1, 2 Semiconductor device 10 P-channel type MOS field effect transistor (heat generation source)
10S source region 10D drain region 10G gate oxide film 20 operational amplifier 30 overheat protection circuit 31 npn bipolar transistor (thermal detection element)
32 band gap power supply section 33 to 35 resistance 36, 37 inverter 40a, 40b resistance 50, 60 wiring pattern 60X heat conducting member (a part of the wiring pattern 60 is diverted)
70, 80 Pad 90 heat conduction member (dummy wiring pattern)
101 to 103, 111 to 115 Wiring pattern 104, 116 to 118 Via 200 Buffer zone 210H P-channel type MOS field effect transistor (heat generation source)
210L N-channel MOS field effect transistor (heat generation source)
220 driver 230 overheat protection circuit 231 heat detecting element 240, 250, 260 wiring pattern 260X heat conducting member (a part of the wiring pattern 260 is diverted)
270, 280, 290 Pad L1 to L3 Wiring layer X Personal computer Y Television

Claims (5)

A heat source and a heat detection element formed on a semiconductor substrate;
A heat conducting member having a thermal conductivity higher than that of the semiconductor substrate and formed over both the heat generating source and the heat detecting element;
Consist of integrating
The heat generation source is a power transistor whose switching is controlled,
The heat conduction member is not electrically connected to the heat detection element among a plurality of wiring patterns electrically connected to the heat generation source, and is a part of a ground line with the least noise superposition. Of the first wiring layer formed on the semiconductor substrate and the second wiring layer laminated on the semiconductor layer and having a higher thermal conductivity. A semiconductor device characterized by using a second wiring layer. The first wiring layer includes a first wiring pattern electrically connected to the heat generation source, and a second wiring pattern electrically connected to the heat detection element.

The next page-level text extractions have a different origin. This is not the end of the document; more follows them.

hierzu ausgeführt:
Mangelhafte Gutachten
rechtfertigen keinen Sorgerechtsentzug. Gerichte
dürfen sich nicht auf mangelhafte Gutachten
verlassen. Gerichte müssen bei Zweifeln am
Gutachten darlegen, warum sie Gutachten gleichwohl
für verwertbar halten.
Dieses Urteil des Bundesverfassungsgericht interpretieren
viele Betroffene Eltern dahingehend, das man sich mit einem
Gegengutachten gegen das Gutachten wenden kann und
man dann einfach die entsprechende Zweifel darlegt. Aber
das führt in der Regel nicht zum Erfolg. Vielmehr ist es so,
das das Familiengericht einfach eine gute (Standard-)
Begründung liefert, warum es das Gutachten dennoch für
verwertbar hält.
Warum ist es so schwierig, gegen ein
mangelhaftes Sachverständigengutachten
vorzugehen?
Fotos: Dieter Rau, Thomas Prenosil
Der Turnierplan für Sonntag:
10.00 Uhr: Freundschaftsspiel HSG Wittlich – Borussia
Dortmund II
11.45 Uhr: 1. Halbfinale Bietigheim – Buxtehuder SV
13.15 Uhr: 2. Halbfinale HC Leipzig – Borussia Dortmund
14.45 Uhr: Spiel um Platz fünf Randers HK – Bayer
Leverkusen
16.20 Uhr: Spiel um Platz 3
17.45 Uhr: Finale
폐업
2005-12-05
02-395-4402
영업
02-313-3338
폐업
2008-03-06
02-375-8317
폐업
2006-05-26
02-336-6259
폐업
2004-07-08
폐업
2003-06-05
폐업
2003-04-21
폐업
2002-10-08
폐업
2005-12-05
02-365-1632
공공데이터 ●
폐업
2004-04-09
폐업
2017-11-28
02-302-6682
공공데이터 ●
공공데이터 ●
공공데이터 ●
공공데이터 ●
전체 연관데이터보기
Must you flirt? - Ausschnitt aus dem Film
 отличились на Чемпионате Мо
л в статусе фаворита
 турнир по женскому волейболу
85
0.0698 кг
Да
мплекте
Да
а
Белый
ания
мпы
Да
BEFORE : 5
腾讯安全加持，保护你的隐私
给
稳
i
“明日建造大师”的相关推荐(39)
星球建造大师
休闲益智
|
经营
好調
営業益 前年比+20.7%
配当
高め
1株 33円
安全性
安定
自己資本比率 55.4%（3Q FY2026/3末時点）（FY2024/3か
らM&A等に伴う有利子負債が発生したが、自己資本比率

The second wiring layer includes a third wiring pattern formed across both the heat generation source and the heat detection element.
The first wiring pattern and the third wiring pattern are electrically connected, while the second wiring pattern and the third wiring pattern are not electrically connected.
2. The heat conduction member according to claim 1, wherein an extension portion of the third wiring pattern, which is drawn from the edge of the heat source toward the heat detection element, corresponds to the heat conduction member. Semiconductor device.   A buffer band is provided between the power transistor and the overheat protection circuit including the heat detection element to prevent a malfunction of the overheat protection circuit due to switching noise accompanying on / off of the power transistor. The semiconductor device according to claim 1. The power transistor includes an upper power transistor and a lower power transistor connected in series between the power supply terminal and the ground terminal,
The heat conduction member may be formed by drawing a part of the ground line laid between the lower power transistor and the ground end to the upper part of the heat detection element. The semiconductor device according to any one of claims 1 to 3.   An electronic device comprising the semiconductor device according to any one of claims 1 to 4.